Still, they had done their job. The restoration potion went to work instantly, and while the pain of Tenebres’s wounds remained, he was once more able to use his body–even if every movement brought a fresh wave of agony with it. As Geoffrey had told him during their long wait together, he had bought a potion potent enough that it restored not just Tenebres’s attributes, but his mystical well too.
Gritting his teeth, the boy lifted a hand to loose more force missiles. The projectiles remained their default blue this time, as he had no wish nor need to further ruin his body with his Blood Magic. The kinetic projectiles still packed enough punch to easily smash through the skulls of the remaining skeletons.
Tenebres’s face turned in a rictus grin as the last undead minion fell, and hissing from the pain, he turned enough to see the rest of the cellar. Fully healed now, Allana had the necromancer on the back foot, Sloan’s seemingly impervious resilience finally fading under the touch of her poison.

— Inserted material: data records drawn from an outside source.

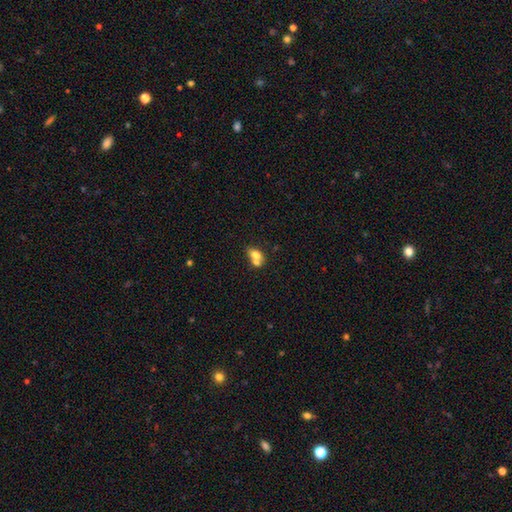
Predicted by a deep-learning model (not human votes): smooth-or-featured: smooth: 71% | featured or disk: 20% | star or artifact: 10%
  how-rounded: in between: 71% | round: 27% | cigar-shaped: 3%
  merging: merger: 56% | none: 31% | minor disturbance: 9% | major disturbance: 4%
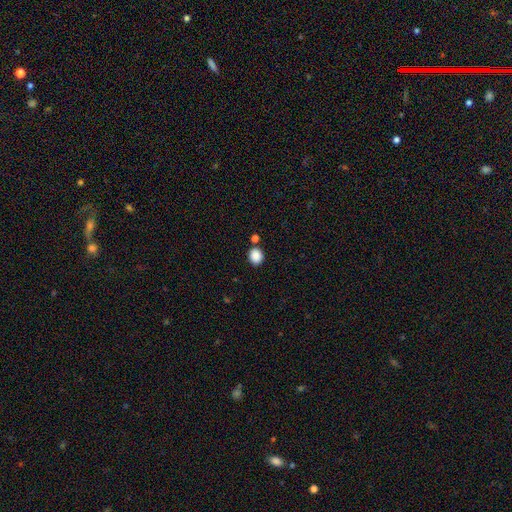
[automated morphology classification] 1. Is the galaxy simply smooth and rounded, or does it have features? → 88% smooth, 9% star or artifact, 3% featured or disk.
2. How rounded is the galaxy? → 66% round, 33% in between, 1% cigar-shaped.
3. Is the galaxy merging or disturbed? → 79% none, 9% minor disturbance, 8% merger, 3% major disturbance.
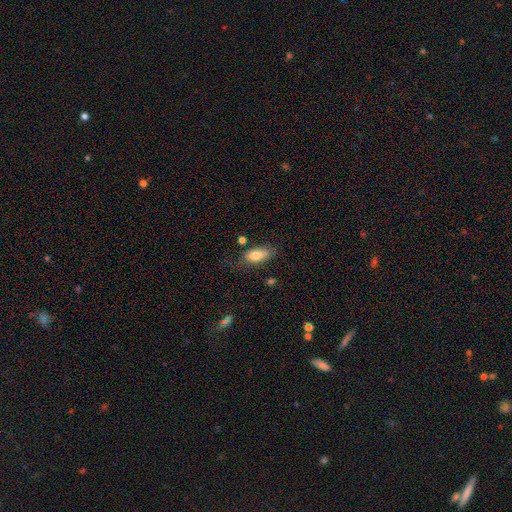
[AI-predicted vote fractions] smooth 77%, featured or disk 16%, star or artifact 7%. Down the decision tree: how rounded — in between (84%); merging — none (61%).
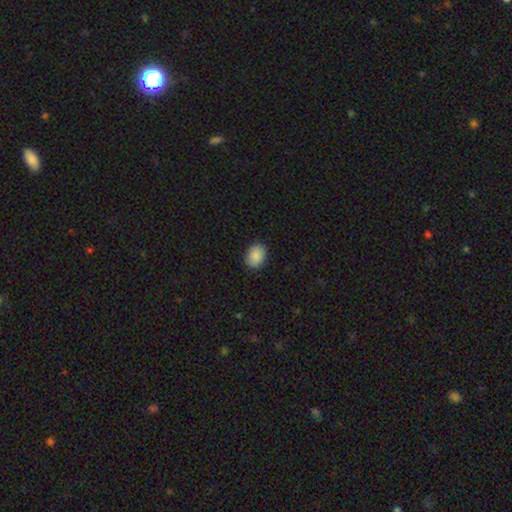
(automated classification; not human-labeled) Q: Smooth or featured?
A: smooth (88%); runner-up: star or artifact (7%)
Q: How rounded?
A: in between (62%); runner-up: round (37%)
Q: Merging?
A: none (88%); runner-up: minor disturbance (9%)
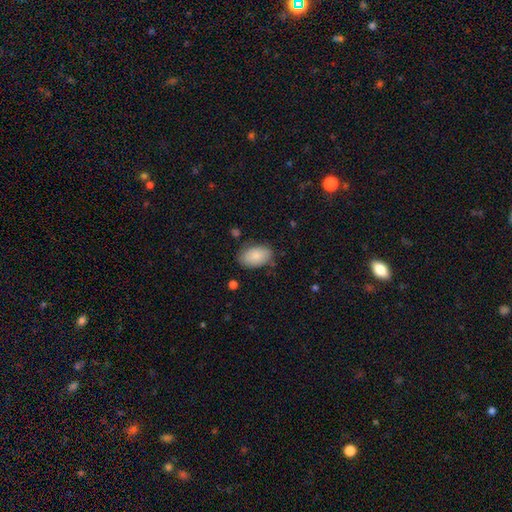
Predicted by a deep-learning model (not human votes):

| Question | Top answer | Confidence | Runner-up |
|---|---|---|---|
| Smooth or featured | smooth | 86% | featured or disk (7%) |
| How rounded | in between | 91% | round (8%) |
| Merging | none | 77% | minor disturbance (17%) |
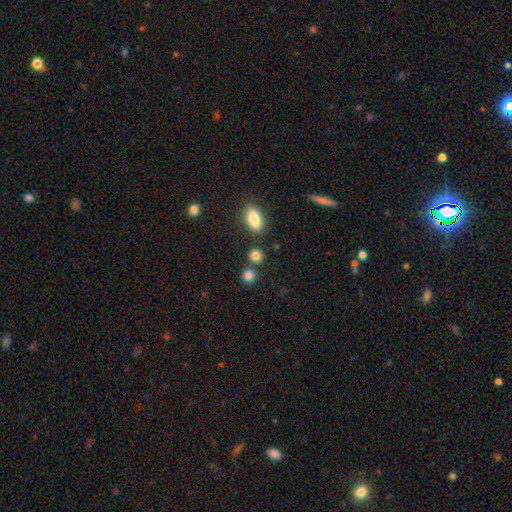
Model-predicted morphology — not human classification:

Geoffrey continued his dance with the horrifying mass of the servitor, but its body showed countless bloody cuts and nicks, attesting to the assassin’s progress against it.
With a surge of hate that matched his last imp’s emotion, Tenebres sent the heavily-clawed green imp at the skeletal horror.
#
Geoffrey had far more experience fighting powerful gifted than powerful monsters, and he felt himself becoming more and more frustrated as he was unable to make the perfect opening necessary to end the fight.
Until suddenly, the opening was made for him, as one of Tenebres’s minor fiends leaped at the skeletal horror, cackling with glee. It died instantly, of course, the undead’s giant crab claw cleanly snipping the imp in two, but it bought Geoffrey the precious moment he needed.
A pair of steps lined him up right, and the master assassin dashed forward in a single, lightning-fast strike.
Superior Lunge–Active, Attack–Make a special attack with potency increased by two tiers. Grants a brief major boost to speed. Moderate stamina cost.
His enhanced dash brought his sword cleanly through both of the remaining legs on the monster’s left side, as well as its long, clawed arm. Helpless, the undead teetered to one side, and Geoffrey stabbed upwards at the horror’s head.
Killing Strike–Make a special attack with potency increased by five tiers. Can only be used once per day, and only after five minutes studying your target. Major focus cost.
The most powerful attack granted by the gift of the assassin was more than enough to counter any natural magic in the horror’s bones, and its inhuman skull didn’t shatter so much as crumble, reduced to dust by the sheer potency of his attack.
“NOOO!”
Geoffrey whirled at the sound of the scream, just in time to see the stricken necromancer lift a hand towards the destroyed horror even as Allana’s slender copper dagger stabbed straight through his eye. There were limits to what even necromancy and an enhanced resilience attribute could accomplish, and Allana’s attack finally pushed Sloan over the edge. With a final shudder, the fishmonger’s bloated body collapsed to the ground, and the cellar fell silent.